[Extracted page text data]
-=-=-=-=-
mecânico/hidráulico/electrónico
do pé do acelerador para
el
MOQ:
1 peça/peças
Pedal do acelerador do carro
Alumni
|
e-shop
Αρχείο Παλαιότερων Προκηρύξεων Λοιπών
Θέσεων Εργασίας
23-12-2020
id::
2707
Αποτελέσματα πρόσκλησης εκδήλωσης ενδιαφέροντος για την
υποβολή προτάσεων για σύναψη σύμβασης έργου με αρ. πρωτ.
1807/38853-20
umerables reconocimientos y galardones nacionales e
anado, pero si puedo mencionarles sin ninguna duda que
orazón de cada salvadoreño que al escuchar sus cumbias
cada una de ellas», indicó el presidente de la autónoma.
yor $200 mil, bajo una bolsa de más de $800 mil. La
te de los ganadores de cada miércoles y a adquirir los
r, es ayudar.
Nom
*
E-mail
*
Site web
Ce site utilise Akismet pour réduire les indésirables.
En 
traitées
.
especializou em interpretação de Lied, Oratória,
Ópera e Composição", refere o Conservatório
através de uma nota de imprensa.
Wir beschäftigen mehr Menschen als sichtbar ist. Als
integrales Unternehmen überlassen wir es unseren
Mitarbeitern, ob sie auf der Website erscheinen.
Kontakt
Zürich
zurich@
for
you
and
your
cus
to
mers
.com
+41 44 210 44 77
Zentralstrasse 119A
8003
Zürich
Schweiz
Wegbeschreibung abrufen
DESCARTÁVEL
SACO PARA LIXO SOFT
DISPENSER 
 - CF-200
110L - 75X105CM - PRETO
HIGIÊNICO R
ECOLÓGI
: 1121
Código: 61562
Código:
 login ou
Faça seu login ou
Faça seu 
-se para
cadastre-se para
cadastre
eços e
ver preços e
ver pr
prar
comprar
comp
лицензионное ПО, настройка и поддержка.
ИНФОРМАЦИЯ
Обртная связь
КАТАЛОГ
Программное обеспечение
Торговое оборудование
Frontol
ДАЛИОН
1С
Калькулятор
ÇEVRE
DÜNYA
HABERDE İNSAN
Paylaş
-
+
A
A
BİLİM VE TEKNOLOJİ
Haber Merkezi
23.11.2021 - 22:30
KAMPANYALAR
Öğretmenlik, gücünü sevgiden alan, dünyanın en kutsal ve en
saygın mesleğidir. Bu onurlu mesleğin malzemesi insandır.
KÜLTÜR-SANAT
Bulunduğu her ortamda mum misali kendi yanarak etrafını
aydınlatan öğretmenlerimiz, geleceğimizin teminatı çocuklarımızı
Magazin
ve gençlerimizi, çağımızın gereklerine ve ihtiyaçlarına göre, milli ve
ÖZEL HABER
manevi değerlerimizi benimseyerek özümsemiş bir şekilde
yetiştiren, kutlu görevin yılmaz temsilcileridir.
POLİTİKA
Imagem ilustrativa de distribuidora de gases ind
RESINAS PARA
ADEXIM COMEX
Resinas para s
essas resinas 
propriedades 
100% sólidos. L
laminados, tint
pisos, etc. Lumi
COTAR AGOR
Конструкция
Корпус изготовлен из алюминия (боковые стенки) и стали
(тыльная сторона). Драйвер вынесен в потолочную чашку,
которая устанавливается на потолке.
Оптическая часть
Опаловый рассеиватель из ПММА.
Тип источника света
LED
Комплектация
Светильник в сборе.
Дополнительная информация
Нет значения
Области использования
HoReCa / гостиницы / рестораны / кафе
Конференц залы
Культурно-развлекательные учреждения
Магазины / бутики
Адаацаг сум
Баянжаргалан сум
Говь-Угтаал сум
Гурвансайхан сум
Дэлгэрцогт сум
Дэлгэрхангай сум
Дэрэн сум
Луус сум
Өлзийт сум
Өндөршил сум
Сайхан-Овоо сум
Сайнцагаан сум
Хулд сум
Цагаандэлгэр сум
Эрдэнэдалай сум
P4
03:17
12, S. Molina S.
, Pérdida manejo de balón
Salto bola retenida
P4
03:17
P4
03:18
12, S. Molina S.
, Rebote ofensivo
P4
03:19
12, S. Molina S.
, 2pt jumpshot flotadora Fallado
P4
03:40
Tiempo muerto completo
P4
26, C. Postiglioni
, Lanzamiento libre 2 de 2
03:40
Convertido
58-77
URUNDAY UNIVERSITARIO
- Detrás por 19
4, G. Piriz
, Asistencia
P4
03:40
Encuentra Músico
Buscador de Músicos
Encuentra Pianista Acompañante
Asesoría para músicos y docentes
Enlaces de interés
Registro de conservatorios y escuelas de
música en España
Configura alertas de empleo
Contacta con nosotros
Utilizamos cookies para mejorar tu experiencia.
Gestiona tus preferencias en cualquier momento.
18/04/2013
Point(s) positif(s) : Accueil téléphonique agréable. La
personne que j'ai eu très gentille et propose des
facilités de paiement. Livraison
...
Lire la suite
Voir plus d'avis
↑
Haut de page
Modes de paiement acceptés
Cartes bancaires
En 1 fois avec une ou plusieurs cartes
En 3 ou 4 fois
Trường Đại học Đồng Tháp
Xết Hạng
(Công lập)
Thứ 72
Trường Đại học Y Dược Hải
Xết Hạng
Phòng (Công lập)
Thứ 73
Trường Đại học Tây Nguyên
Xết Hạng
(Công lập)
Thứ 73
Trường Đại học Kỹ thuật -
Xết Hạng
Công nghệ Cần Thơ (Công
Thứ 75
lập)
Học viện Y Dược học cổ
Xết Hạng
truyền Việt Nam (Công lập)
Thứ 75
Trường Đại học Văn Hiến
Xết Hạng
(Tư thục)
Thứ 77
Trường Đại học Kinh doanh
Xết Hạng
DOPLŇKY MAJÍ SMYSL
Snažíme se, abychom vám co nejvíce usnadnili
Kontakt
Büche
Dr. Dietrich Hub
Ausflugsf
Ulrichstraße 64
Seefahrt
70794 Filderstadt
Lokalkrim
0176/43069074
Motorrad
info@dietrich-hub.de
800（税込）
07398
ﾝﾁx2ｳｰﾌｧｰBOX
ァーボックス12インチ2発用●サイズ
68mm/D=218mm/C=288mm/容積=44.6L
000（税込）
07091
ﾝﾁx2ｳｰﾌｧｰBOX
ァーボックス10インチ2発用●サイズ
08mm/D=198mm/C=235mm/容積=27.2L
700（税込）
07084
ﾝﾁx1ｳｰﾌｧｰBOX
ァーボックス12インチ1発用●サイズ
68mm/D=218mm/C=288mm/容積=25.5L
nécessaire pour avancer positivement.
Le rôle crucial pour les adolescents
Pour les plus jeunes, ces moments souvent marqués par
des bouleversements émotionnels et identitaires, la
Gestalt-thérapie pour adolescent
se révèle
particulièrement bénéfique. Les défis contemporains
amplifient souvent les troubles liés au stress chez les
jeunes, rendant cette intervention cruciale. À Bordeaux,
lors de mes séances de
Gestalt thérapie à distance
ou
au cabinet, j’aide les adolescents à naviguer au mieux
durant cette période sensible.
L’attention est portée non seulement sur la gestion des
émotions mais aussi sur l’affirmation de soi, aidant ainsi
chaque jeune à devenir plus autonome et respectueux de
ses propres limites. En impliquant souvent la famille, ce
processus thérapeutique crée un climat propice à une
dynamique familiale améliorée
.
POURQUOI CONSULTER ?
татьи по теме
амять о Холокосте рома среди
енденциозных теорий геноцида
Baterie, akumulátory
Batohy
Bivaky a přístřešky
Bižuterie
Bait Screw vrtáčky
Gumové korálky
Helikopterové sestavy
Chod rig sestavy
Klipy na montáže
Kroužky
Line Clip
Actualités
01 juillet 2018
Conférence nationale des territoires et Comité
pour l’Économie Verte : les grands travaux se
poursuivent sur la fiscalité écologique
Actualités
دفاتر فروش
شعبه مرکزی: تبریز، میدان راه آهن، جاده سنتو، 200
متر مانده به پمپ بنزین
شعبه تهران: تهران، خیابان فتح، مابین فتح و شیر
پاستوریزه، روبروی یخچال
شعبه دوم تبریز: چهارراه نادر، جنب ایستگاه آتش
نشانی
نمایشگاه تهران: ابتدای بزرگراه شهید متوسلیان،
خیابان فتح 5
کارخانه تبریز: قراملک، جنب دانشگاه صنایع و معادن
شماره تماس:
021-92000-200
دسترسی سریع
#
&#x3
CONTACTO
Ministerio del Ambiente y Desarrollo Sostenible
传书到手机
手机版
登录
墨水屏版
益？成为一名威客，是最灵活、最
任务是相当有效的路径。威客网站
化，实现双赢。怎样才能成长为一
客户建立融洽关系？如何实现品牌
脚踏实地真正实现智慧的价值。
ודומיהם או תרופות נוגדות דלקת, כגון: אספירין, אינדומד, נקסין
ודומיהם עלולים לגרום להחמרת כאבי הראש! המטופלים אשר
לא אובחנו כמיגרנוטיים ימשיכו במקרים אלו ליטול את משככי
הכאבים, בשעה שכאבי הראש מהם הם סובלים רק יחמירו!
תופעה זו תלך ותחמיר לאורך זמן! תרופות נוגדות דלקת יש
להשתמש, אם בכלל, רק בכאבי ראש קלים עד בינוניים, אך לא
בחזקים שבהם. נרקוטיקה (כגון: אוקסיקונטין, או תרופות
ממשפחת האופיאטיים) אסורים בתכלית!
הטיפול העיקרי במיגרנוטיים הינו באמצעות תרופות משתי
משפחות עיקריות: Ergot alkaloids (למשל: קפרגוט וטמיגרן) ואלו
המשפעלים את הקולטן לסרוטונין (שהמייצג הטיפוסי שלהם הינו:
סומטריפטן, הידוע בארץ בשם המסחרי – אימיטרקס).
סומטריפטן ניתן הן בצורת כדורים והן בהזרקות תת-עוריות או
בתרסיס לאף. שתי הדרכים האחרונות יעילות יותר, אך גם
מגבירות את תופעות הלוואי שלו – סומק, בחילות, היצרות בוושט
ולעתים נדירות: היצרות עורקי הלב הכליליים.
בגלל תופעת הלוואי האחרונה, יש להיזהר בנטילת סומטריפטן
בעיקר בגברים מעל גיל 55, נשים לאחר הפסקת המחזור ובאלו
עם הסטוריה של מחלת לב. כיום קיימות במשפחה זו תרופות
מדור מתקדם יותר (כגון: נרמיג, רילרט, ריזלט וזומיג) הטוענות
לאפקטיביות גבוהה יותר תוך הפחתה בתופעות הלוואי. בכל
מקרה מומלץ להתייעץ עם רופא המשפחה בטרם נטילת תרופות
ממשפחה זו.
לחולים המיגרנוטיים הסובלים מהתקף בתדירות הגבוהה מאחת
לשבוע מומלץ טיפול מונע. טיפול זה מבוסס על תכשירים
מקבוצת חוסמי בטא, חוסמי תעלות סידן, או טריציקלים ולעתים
-=-=-=-=-
GOAL OF THE EXERCISE — Of the lines above, output exactly those from the line bearing "aydınlatan öğretmenlerimiz, geleceğimizin" through the line bearing "essas resinas", inclusive.

OUTPUT —
aydınlatan öğretmenlerimiz, geleceğimizin teminatı çocuklarımızı
Magazin
ve gençlerimizi, çağımızın gereklerine ve ihtiyaçlarına göre, milli ve
ÖZEL HABER
manevi değerlerimizi benimseyerek özümsemiş bir şekilde
yetiştiren, kutlu görevin yılmaz temsilcileridir.
POLİTİKA
Imagem ilustrativa de distribuidora de gases ind
RESINAS PARA
ADEXIM COMEX
Resinas para s
essas resinas 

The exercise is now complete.